● **What you need to do**:
Copy out every line of the records below, keeping each character, word, and line break unchanged.

[Data for this task — start]

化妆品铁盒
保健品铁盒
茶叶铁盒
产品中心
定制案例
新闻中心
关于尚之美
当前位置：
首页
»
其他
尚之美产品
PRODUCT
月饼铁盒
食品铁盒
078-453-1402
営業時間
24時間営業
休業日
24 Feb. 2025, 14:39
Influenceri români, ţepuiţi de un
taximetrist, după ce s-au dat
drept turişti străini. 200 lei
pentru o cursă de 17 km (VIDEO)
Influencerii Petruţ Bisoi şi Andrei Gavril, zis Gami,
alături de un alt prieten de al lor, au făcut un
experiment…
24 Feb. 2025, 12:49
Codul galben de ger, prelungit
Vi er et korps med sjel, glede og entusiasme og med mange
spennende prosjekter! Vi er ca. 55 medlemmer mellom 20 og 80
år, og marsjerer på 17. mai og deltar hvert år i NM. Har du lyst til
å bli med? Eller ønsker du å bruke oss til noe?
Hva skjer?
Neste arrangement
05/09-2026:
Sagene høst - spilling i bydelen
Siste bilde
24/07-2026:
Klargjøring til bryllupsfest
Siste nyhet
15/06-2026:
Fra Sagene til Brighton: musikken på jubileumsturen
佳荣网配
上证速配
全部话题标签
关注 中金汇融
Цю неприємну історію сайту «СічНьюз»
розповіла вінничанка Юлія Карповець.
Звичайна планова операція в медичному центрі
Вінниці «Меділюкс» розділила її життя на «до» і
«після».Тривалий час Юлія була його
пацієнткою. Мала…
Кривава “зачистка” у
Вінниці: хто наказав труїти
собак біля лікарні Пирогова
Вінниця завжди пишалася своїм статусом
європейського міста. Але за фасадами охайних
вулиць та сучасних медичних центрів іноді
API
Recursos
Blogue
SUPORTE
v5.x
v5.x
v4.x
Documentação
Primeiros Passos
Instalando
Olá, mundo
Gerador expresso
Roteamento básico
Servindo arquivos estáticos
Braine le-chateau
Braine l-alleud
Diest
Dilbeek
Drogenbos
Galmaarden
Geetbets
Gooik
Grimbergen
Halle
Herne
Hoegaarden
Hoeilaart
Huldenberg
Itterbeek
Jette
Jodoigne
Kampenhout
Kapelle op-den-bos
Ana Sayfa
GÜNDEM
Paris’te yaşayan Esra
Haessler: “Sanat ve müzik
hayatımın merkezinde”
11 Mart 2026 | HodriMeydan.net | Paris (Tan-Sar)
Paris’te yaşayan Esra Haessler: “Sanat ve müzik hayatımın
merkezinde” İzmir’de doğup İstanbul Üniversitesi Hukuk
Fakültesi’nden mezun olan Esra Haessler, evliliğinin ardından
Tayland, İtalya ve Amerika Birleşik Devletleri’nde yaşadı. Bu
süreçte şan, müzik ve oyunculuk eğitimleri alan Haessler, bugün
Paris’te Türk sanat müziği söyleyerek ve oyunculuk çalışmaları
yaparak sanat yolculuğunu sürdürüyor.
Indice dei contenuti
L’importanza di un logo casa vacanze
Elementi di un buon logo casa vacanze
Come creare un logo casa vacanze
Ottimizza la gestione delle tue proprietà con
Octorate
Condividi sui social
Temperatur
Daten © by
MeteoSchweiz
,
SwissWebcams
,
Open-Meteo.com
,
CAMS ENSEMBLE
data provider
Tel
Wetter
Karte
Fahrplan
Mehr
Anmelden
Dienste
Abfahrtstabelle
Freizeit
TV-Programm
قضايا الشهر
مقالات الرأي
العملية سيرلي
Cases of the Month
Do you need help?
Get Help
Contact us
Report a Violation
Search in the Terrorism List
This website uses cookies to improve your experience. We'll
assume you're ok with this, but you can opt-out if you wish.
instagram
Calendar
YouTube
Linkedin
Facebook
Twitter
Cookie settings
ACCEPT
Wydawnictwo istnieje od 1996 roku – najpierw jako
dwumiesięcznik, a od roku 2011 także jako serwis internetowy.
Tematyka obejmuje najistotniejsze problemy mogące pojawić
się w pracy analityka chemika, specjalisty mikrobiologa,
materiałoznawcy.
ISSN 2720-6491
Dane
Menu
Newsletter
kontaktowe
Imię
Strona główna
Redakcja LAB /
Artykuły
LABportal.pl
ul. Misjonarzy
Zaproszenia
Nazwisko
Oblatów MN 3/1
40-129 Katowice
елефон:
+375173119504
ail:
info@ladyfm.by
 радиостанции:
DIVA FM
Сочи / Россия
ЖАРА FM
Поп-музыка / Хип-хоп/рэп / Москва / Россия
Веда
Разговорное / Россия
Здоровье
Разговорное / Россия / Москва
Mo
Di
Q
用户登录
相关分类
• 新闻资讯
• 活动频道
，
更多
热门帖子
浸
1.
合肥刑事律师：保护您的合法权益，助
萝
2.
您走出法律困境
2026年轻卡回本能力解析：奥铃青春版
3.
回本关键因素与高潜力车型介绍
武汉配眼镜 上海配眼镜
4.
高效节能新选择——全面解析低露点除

[Data for this task — finish]

● **Solution below**:
化妆品铁盒
保健品铁盒
茶叶铁盒
产品中心
定制案例
新闻中心
关于尚之美
当前位置：
首页
»
其他
尚之美产品
PRODUCT
月饼铁盒
食品铁盒
078-453-1402
営業時間
24時間営業
休業日
24 Feb. 2025, 14:39
Influenceri români, ţepuiţi de un
taximetrist, după ce s-au dat
drept turişti străini. 200 lei
pentru o cursă de 17 km (VIDEO)
Influencerii Petruţ Bisoi şi Andrei Gavril, zis Gami,
alături de un alt prieten de al lor, au făcut un
experiment…
24 Feb. 2025, 12:49
Codul galben de ger, prelungit
Vi er et korps med sjel, glede og entusiasme og med mange
spennende prosjekter! Vi er ca. 55 medlemmer mellom 20 og 80
år, og marsjerer på 17. mai og deltar hvert år i NM. Har du lyst til
å bli med? Eller ønsker du å bruke oss til noe?
Hva skjer?
Neste arrangement
05/09-2026:
Sagene høst - spilling i bydelen
Siste bilde
24/07-2026:
Klargjøring til bryllupsfest
Siste nyhet
15/06-2026:
Fra Sagene til Brighton: musikken på jubileumsturen
佳荣网配
上证速配
全部话题标签
关注 中金汇融
Цю неприємну історію сайту «СічНьюз»
розповіла вінничанка Юлія Карповець.
Звичайна планова операція в медичному центрі
Вінниці «Меділюкс» розділила її життя на «до» і
«після».Тривалий час Юлія була його
пацієнткою. Мала…
Кривава “зачистка” у
Вінниці: хто наказав труїти
собак біля лікарні Пирогова
Вінниця завжди пишалася своїм статусом
європейського міста. Але за фасадами охайних
вулиць та сучасних медичних центрів іноді
API
Recursos
Blogue
SUPORTE
v5.x
v5.x
v4.x
Documentação
Primeiros Passos
Instalando
Olá, mundo
Gerador expresso
Roteamento básico
Servindo arquivos estáticos
Braine le-chateau
Braine l-alleud
Diest
Dilbeek
Drogenbos
Galmaarden
Geetbets
Gooik
Grimbergen
Halle
Herne
Hoegaarden
Hoeilaart
Huldenberg
Itterbeek
Jette
Jodoigne
Kampenhout
Kapelle op-den-bos
Ana Sayfa
GÜNDEM
Paris’te yaşayan Esra
Haessler: “Sanat ve müzik
hayatımın merkezinde”
11 Mart 2026 | HodriMeydan.net | Paris (Tan-Sar)
Paris’te yaşayan Esra Haessler: “Sanat ve müzik hayatımın
merkezinde” İzmir’de doğup İstanbul Üniversitesi Hukuk
Fakültesi’nden mezun olan Esra Haessler, evliliğinin ardından
Tayland, İtalya ve Amerika Birleşik Devletleri’nde yaşadı. Bu
süreçte şan, müzik ve oyunculuk eğitimleri alan Haessler, bugün
Paris’te Türk sanat müziği söyleyerek ve oyunculuk çalışmaları
yaparak sanat yolculuğunu sürdürüyor.
Indice dei contenuti
L’importanza di un logo casa vacanze
Elementi di un buon logo casa vacanze
Come creare un logo casa vacanze
Ottimizza la gestione delle tue proprietà con
Octorate
Condividi sui social
Temperatur
Daten © by
MeteoSchweiz
,
SwissWebcams
,
Open-Meteo.com
,
CAMS ENSEMBLE
data provider
Tel
Wetter
Karte
Fahrplan
Mehr
Anmelden
Dienste
Abfahrtstabelle
Freizeit
TV-Programm
قضايا الشهر
مقالات الرأي
العملية سيرلي
Cases of the Month
Do you need help?
Get Help
Contact us
Report a Violation
Search in the Terrorism List
This website uses cookies to improve your experience. We'll
assume you're ok with this, but you can opt-out if you wish.
instagram
Calendar
YouTube
Linkedin
Facebook
Twitter
Cookie settings
ACCEPT
Wydawnictwo istnieje od 1996 roku – najpierw jako
dwumiesięcznik, a od roku 2011 także jako serwis internetowy.
Tematyka obejmuje najistotniejsze problemy mogące pojawić
się w pracy analityka chemika, specjalisty mikrobiologa,
materiałoznawcy.
ISSN 2720-6491
Dane
Menu
Newsletter
kontaktowe
Imię
Strona główna
Redakcja LAB /
Artykuły
LABportal.pl
ul. Misjonarzy
Zaproszenia
Nazwisko
Oblatów MN 3/1
40-129 Katowice
елефон:
+375173119504
ail:
info@ladyfm.by
 радиостанции:
DIVA FM
Сочи / Россия
ЖАРА FM
Поп-музыка / Хип-хоп/рэп / Москва / Россия
Веда
Разговорное / Россия
Здоровье
Разговорное / Россия / Москва
Mo
Di
Q
用户登录
相关分类
• 新闻资讯
• 活动频道
，
更多
热门帖子
浸
1.
合肥刑事律师：保护您的合法权益，助
萝
2.
您走出法律困境
2026年轻卡回本能力解析：奥铃青春版
3.
回本关键因素与高潜力车型介绍
武汉配眼镜 上海配眼镜
4.
高效节能新选择——全面解析低露点除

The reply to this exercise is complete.